# FPEX0 Python
Authors: Michael Strik and Andreas Sommer at the Interdisciplinary Center for Scientific Computing (IWR), University of Heidelberg.
This package gives a Python implementation of the FPEX0 method
for data-driven de-smearing of DSC signals presented in the paper
Sommer, Andreas; Hohenauer, Wolfgang; Barz, Tilman:
Data-driven de-smearing of DSC signals.
J Therm Anal Calorim (2022).
https://doi.org/10.1007/s10973-022-11258-y
A Matlab version of FPEX0 is available at
https://github.com/andreassommer/fpex0
## Installing the package
The fpex0 package can be installed via pip:
```
pip install fpex0
```
## Running an example
The software comes with an example implemented in `fpex0.example.exampleFit()`, that can be run by:
```python
import fpex0
fpex0.example.exampleFit()
```
It will import measurements, build a setup and execute the algorithm.

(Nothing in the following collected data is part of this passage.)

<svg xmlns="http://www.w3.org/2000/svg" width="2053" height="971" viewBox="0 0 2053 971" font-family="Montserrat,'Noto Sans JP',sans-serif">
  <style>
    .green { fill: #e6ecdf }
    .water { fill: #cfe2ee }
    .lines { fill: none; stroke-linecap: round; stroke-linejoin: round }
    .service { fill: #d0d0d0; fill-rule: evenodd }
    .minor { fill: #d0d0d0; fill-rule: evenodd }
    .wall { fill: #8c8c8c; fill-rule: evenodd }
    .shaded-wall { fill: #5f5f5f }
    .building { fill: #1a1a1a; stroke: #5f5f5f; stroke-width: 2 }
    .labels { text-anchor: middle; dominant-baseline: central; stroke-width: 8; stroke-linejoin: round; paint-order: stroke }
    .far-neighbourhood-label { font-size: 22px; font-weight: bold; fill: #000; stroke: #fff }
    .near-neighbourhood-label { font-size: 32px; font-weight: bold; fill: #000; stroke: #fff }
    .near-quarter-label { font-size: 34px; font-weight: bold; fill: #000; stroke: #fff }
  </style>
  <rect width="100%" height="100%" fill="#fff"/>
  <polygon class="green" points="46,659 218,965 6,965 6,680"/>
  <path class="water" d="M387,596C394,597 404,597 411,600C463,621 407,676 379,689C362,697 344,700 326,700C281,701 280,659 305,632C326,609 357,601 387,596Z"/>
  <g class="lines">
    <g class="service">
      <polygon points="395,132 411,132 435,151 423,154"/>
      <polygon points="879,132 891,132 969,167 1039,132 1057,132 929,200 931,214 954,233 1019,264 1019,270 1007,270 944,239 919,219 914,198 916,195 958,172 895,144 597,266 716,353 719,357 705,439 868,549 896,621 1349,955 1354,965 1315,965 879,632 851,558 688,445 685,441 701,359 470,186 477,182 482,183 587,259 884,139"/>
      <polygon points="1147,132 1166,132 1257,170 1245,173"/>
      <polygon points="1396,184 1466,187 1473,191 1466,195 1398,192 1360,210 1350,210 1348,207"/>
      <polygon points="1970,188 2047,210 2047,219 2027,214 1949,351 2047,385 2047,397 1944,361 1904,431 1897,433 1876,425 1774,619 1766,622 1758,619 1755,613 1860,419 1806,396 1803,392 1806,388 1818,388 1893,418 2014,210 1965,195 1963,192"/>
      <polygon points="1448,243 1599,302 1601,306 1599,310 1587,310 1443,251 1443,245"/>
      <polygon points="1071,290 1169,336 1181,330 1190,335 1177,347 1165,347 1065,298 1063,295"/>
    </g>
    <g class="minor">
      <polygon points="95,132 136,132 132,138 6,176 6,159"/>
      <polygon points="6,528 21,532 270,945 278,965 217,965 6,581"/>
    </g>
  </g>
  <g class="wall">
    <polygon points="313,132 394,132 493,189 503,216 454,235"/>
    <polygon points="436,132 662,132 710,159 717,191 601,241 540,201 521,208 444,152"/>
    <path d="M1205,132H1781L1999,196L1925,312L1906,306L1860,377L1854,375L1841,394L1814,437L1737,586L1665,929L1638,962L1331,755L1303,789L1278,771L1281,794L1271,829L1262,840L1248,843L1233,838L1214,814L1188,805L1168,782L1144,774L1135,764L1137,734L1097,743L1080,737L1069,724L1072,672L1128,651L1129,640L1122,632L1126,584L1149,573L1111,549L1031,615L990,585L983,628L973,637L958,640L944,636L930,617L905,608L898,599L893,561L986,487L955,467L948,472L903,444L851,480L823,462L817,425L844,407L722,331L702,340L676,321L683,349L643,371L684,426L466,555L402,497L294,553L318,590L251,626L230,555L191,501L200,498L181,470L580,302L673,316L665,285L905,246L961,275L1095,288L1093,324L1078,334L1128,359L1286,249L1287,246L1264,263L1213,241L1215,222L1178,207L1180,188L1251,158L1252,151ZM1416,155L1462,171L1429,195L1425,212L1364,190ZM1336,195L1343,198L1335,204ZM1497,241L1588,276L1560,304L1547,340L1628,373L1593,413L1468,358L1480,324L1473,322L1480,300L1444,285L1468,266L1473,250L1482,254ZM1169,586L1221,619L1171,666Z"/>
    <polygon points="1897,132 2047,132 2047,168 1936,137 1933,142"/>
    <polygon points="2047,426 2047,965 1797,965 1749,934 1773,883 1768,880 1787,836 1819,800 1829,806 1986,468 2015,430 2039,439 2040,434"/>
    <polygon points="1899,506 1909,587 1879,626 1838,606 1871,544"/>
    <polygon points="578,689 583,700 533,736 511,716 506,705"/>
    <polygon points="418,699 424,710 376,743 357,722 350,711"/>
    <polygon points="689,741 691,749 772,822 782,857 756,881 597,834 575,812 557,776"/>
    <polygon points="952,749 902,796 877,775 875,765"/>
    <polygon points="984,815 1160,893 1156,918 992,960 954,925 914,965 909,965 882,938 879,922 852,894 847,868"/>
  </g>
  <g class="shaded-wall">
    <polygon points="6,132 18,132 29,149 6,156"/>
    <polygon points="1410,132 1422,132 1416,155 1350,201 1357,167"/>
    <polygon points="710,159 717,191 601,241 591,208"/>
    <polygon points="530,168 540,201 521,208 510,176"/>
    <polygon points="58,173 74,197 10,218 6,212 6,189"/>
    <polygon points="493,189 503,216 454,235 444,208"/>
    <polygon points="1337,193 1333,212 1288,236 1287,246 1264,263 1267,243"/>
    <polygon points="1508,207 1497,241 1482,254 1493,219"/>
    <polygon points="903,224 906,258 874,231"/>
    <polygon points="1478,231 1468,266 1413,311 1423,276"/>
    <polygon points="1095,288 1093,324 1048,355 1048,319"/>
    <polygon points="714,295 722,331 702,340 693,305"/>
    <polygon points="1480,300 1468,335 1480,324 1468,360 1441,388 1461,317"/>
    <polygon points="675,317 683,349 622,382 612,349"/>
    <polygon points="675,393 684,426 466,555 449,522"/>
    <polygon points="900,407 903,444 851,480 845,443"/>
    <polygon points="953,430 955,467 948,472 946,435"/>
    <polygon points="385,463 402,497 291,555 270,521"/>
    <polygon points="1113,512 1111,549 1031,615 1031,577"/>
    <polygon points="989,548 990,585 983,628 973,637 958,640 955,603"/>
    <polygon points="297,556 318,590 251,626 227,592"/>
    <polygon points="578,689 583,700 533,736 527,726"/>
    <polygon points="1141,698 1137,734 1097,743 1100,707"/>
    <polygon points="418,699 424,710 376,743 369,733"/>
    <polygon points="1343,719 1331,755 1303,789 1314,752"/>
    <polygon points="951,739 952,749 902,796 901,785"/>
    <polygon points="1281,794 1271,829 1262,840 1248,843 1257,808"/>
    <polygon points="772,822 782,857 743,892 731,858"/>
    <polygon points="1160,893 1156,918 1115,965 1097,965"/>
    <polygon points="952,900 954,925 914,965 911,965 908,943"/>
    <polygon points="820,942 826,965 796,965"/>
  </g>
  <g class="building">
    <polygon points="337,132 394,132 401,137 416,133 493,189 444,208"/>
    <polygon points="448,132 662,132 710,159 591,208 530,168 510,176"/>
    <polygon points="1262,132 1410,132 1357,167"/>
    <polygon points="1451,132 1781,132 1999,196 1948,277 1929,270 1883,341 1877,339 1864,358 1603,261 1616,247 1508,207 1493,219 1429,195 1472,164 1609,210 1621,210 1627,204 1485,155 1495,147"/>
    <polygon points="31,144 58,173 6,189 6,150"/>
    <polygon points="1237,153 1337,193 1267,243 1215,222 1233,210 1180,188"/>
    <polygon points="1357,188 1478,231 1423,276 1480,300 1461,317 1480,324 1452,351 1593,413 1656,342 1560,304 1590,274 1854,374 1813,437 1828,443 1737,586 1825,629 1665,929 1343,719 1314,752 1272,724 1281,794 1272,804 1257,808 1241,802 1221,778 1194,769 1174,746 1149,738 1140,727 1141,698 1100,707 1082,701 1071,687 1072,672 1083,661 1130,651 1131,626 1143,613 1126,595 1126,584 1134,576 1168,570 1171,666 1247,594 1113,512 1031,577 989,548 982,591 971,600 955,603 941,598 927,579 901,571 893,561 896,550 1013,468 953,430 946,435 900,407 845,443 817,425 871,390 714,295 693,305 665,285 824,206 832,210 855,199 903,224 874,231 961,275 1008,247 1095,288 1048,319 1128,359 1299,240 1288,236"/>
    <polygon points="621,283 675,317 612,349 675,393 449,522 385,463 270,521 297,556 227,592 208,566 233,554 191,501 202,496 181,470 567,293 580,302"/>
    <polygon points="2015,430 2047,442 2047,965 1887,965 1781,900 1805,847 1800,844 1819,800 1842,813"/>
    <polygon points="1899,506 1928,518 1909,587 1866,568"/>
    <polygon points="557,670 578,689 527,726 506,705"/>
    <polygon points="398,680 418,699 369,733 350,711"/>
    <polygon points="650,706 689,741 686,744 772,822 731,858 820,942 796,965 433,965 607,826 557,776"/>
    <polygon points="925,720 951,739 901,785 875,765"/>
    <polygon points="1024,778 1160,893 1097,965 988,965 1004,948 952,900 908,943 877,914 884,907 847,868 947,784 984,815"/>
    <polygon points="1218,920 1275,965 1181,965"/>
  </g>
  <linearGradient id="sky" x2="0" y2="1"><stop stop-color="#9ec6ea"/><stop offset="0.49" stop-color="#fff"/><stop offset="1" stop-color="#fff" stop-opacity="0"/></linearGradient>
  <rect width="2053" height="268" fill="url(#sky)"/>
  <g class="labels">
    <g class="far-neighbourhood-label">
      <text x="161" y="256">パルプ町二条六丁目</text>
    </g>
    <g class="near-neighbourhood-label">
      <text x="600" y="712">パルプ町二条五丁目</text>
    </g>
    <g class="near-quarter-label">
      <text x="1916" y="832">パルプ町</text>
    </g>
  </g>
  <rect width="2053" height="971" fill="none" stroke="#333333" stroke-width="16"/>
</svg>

After about 20 steps it should give a solution near by:
> p = [-0.9555, 0.03284, 0.2862, 3.4171, 2.5246, 43.0456, 131.8116, 3.5925, 0.1893]
## Extrapolating your own data
The heart of the package are the function `fpex0.fit()` and the class `fpex0.Setup`.
`Setup` holds your measurements and all problem-related configurations, e.g. your initial distribution and
its inital parameters. Then `fit()` uses your setup to fit the Fokker-Planck evolution to the measurements
as an optimization problem.
Reading the source code of `exampleFit()` and `exampleSetup()` should give a good understanding how the
software can be used. We also recommend reading about sympy symbolic functions if not familiar.
## Data processing
The functions described above assume **baseline corrected** data, so raw measurements must be processed.
The submodules `CP`, `baseline` can do that for you.
Processing consists of two parts:
* calculating heat capacities,
* detecting a baseline and subtracting it.
Both of it is done by `addCP()`, it will also do some previous data preparation.
As there is no code example, we will explain its usage:
1. Create a DSC_Data object and load measurements
```python
dsc_data = DSC_Data()
dsc_data.T = T
dsc_data.dsc = dsc
dsc_data.rate = rate
```
2. Process
```python
dsc_data = addCP(dsc_data)
```
3. Create fpex0 setup and import your data
```python
FPEX0setup = Setup(gridObj, parametersObj, integrationObj, FPdriftFcn, FPdiffusionFcn, IniDistFcn)
FPEX0setup.importDSCobj(dsc_data)
```
Now you can modify the setup and finally extrapolate your data via
```python
fit = fpex0.fit(FPEX0setup)
```
Note that both `addCP()` and `importDSCobj()` can also take lists of `DSC_Data` objects:
```python
dsc_data = addCP([dsc_data1, dsc_data2, dsc_data3])
# now dsc_data holds a list
FPEX0setup.importDSCobj(dsc_data)
```
If you want to skip one of the steps, check for
* `CP_DIN11357()` and `CP_sapphire_DIN11357()` (heat capacities),
* `subtractBaseline()` and `getBaseline()` (baseline).
These sets of functions can execute the raw single steps.
## About the implementation
This is a Python version of Andreas Sommer's matlab implementation, which can be found at
https://github.com/andreassommer/fpex0.
The Fokker-Planck equation is solved as an ODE via method of lines, using scipy's
solve_ivp with BDF method as a default. This is basically a python version of matlab ode15s.
The initial distribution, drift and diffusion are then fitted to the measurement data via an optimizer,
by default scipy's least_squares (which is also currently the only option).
Other optimizers and integrators can be implemented by the user, if compatible to the interplay of
`fpex0.fit()`, `residual()` and `simulate()`. However, the software is designed around the method of lines,
so using another method to solve Fokker-Planck will require significant adjustments.